Kirchner's populist platform targets debt reduction, social inclusion, unorthodox economic policies, and repeatedly pressing Britain over the South Atlantic archipelago.
Buenos Aires
Argentine President Cristina Fernández de Kirchner relaunched her offensive over the Falkland Islands today, a move that coincides with the 180th anniversary of Britain’s allegedly illegal usurpation of the South Atlantic archipelago.
Ms. Kirchner published an open letter to British Prime Minister David Cameron in British newspapers imploring him to respect a United Nations resolution that calls on the two countries to negotiate sovereignty of the Malvinas, the name for the islands in Spanish.
Britain has repeatedly refused to enter into talks, and a spokesman for Mr. Cameron responded by saying he will “do everything to protect the interests of the islanders.”
But Kirchner's move forms part of a broader leadership pattern that has seen the nationalist president take on so-called vulture funds, demonize the International Monetary Fund, and echo Hugo Chávez’s anti-neocolonial discourse.

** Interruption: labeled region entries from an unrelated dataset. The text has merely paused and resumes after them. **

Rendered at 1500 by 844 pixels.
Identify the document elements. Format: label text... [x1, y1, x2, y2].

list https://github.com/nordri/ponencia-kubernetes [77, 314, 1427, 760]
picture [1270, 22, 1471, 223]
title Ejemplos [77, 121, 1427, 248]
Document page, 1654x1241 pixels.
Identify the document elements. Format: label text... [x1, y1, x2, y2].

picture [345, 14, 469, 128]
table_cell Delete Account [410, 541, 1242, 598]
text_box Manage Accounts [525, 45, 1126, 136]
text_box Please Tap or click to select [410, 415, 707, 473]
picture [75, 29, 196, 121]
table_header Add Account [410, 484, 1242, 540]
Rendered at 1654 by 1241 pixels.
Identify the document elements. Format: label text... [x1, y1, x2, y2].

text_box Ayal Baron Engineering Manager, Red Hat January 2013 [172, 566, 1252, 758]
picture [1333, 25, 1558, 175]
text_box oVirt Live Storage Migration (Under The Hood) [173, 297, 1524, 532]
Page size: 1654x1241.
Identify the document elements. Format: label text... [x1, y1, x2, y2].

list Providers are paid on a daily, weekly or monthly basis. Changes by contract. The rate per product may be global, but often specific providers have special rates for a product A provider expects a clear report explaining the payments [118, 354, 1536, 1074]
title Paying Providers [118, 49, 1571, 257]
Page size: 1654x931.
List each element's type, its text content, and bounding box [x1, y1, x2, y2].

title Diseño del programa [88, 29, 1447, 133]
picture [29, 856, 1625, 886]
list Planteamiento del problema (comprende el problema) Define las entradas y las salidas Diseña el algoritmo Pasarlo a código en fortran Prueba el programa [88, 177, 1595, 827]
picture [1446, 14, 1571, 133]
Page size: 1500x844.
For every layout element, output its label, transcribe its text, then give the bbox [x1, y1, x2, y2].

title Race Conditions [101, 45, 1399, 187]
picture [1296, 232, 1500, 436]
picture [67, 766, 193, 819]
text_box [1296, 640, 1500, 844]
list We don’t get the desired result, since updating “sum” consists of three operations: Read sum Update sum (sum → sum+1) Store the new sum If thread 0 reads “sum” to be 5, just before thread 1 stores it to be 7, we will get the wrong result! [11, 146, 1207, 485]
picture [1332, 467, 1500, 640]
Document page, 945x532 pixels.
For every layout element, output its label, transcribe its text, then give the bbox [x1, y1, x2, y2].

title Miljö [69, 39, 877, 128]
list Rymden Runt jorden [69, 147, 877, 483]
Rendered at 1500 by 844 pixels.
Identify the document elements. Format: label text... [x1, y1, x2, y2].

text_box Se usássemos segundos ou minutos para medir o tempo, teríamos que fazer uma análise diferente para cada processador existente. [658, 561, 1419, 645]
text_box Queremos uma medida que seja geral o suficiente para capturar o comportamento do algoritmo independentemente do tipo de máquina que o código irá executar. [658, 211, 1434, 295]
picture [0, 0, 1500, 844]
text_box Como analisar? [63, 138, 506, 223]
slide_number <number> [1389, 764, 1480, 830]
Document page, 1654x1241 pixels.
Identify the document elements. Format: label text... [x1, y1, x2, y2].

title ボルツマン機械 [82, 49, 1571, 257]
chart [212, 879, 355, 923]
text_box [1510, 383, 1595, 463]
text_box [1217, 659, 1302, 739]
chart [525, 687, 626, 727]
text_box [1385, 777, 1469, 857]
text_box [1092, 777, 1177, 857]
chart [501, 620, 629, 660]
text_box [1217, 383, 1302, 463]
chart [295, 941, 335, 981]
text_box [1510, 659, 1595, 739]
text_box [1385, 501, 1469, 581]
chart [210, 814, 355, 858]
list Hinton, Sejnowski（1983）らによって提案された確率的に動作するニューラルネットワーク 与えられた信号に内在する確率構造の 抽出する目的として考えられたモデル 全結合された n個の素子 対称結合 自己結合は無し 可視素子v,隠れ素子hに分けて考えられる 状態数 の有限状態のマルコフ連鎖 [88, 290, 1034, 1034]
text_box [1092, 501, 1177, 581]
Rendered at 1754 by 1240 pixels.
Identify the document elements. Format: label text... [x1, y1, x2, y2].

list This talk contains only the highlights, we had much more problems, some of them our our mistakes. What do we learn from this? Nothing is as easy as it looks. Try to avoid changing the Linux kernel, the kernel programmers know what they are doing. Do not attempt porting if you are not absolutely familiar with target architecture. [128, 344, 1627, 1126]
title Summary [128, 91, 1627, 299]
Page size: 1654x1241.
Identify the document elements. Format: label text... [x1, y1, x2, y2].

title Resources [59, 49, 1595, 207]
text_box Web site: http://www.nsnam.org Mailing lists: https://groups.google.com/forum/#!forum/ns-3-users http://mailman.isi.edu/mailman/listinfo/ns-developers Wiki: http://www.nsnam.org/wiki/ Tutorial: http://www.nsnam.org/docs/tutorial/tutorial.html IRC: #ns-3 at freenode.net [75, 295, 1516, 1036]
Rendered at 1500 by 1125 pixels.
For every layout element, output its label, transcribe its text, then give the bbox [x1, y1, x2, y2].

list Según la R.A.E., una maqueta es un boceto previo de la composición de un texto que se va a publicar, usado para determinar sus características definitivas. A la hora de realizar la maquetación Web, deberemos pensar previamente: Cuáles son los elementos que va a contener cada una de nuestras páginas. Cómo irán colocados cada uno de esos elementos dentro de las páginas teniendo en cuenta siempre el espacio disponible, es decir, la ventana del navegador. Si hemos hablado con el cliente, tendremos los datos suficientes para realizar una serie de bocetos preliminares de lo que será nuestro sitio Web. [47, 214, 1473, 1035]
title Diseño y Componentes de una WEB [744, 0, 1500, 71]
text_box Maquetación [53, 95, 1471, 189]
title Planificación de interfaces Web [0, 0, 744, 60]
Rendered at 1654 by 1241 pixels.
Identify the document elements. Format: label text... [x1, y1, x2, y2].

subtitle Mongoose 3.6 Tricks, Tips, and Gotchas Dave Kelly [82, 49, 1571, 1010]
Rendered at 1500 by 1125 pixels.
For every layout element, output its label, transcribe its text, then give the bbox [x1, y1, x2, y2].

Though Britain may take the view that Kirchner is beating a dead horse, the Falklands are a longstanding national cause for Argentina and are written into its Constitution. Today's letter represents what are described here in Argentina as "Nac & Pop" policies.
"Nac & Pop" stands for national and popular, the way Kirchner defines her government. She casts reclaiming the Falklands, over which Britain and Argentina fought a short war in 1982, as a South American struggle against neocolonialism.
Britain recently named a slice of Antarctica over which Argentina also has a claim "Queen Elizabeth Land," a move branded by a source at the Argentine presidential palace as “provocative and childish.”